Sunday, 17 January 2016
Film: The Patent Leather Shoes of the Unkown Soldier
Recently I had the opportunity to attend a film showing of the Bulgarian Film 'The Patent Leather Shoes of the Unknown Soldier' as part of the SSEES 100 Years Film Festival.
Admittedly I am not very au fair with Bulgarian Cinema but having studied Russian Cinema for many years decided to give it a whirl. To me there were many similarities between the two cinematic styles, perhaps not unsurprising given the Soviet link, but there were a couple of things that struck me about the film.

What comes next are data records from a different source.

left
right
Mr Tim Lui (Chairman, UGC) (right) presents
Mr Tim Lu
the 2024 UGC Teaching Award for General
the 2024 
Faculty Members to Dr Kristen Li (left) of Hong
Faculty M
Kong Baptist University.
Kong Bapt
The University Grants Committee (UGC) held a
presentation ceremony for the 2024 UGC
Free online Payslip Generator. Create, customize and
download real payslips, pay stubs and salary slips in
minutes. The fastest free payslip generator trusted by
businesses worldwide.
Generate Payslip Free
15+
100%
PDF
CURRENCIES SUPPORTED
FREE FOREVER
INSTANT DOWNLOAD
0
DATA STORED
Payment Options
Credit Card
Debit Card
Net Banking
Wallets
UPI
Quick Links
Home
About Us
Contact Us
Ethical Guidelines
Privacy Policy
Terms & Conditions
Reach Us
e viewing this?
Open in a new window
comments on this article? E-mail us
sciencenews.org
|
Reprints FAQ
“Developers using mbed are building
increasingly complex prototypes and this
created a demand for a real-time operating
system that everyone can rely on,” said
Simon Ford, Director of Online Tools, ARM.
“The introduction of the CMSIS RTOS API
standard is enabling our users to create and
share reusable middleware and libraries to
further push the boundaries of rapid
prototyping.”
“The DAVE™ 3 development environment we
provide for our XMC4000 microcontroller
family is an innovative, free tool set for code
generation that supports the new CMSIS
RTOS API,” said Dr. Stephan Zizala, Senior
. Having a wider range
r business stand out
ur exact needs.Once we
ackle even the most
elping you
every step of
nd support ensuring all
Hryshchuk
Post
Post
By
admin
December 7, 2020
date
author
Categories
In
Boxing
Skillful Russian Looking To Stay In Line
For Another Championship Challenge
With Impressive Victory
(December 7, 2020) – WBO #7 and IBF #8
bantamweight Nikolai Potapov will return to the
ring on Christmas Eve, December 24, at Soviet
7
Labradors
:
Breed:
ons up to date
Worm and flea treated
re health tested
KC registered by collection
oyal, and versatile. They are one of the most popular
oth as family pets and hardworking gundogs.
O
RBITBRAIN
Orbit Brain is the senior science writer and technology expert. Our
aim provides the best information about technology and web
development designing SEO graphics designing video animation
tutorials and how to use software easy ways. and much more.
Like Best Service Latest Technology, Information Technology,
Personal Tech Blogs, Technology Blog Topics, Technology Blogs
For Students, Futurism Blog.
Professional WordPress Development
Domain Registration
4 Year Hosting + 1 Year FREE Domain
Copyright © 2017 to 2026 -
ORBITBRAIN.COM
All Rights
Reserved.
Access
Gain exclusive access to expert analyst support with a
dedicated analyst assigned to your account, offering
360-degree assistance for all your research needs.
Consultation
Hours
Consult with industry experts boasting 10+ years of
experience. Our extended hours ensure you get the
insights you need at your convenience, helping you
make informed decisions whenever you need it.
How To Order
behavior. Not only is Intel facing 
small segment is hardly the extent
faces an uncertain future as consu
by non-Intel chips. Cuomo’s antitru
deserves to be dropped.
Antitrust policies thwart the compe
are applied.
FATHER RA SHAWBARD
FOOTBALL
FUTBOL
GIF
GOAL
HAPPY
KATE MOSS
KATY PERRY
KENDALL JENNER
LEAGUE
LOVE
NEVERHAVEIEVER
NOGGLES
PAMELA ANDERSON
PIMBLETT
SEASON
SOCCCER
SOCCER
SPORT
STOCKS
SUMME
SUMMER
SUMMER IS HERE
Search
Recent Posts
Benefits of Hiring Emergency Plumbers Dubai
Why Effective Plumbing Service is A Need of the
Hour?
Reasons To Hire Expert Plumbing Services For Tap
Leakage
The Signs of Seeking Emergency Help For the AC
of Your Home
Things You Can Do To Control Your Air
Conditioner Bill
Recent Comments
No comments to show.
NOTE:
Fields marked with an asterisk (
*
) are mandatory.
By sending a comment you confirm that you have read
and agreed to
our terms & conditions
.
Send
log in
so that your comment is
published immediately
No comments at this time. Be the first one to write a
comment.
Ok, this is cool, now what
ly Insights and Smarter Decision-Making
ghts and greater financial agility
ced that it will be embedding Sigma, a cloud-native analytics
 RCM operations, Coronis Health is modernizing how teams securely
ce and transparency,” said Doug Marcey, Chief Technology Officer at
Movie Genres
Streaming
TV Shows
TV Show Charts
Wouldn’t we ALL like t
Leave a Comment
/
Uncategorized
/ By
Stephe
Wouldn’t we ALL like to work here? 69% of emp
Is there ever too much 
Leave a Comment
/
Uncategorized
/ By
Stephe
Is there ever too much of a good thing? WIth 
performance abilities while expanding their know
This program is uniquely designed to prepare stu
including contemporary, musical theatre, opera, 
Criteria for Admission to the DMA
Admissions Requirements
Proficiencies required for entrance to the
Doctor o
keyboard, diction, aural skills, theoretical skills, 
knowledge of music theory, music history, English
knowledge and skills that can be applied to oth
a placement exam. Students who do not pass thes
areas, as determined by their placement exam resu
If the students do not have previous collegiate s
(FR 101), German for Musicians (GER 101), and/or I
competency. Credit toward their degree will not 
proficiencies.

The first was the use of memory and its link to the narrator's childhood in rural Bulgaria. This trope is not unusual and could easily be compared to other cinematic work's such as Tarkovskii's Mirror. However, the thing which interested me is how the memories are triggered; the protagonist accidentally hits play on his tape recorder and hears a recording of some peasant music from his native land. Nothing unusual in that you might say, but what is interesting is that this occurs while he is on assignment in London and is outside Buckingham Palace watching the changing of the guard while Feed the Bird from Mary Poppins plays. Was the director aiming for a link with this film? I think yes. Both films are told from the point of view of children, have fantastical elements too them, and an unhappiness which needs resolving.
Further if the director were wanting to engage a Western audience this music could have the same effect on a Western viewer as the peasant music on the narrator. The question is why specifically the West? If the director chose this music to establish that the narrator is in the West it is not needed as he has already shown footage of London and the iconic Buckingham Palace.Therefore there must be some other reason who its inclusion.
The second thing I found interesting in the film was the use of exaggeration. For example in family scenes where the narrator finds something noisy it is too noisy, when he describes the marriage between his uncle and aunt as sad the bride is overtly sad, and when it is mentioned that the family resemble animals the next scene is of them grazing happily on all fours like sheep. To me this links back to the link with Mary Poppins where the characters dance with chimney sweeps and jump into pictures drawn on the street.
The link between these two films may be subtle but is indeed there. This is one film I would recommend any fan of Eastern European Cinema sees, partly so I can discuss my theory with you.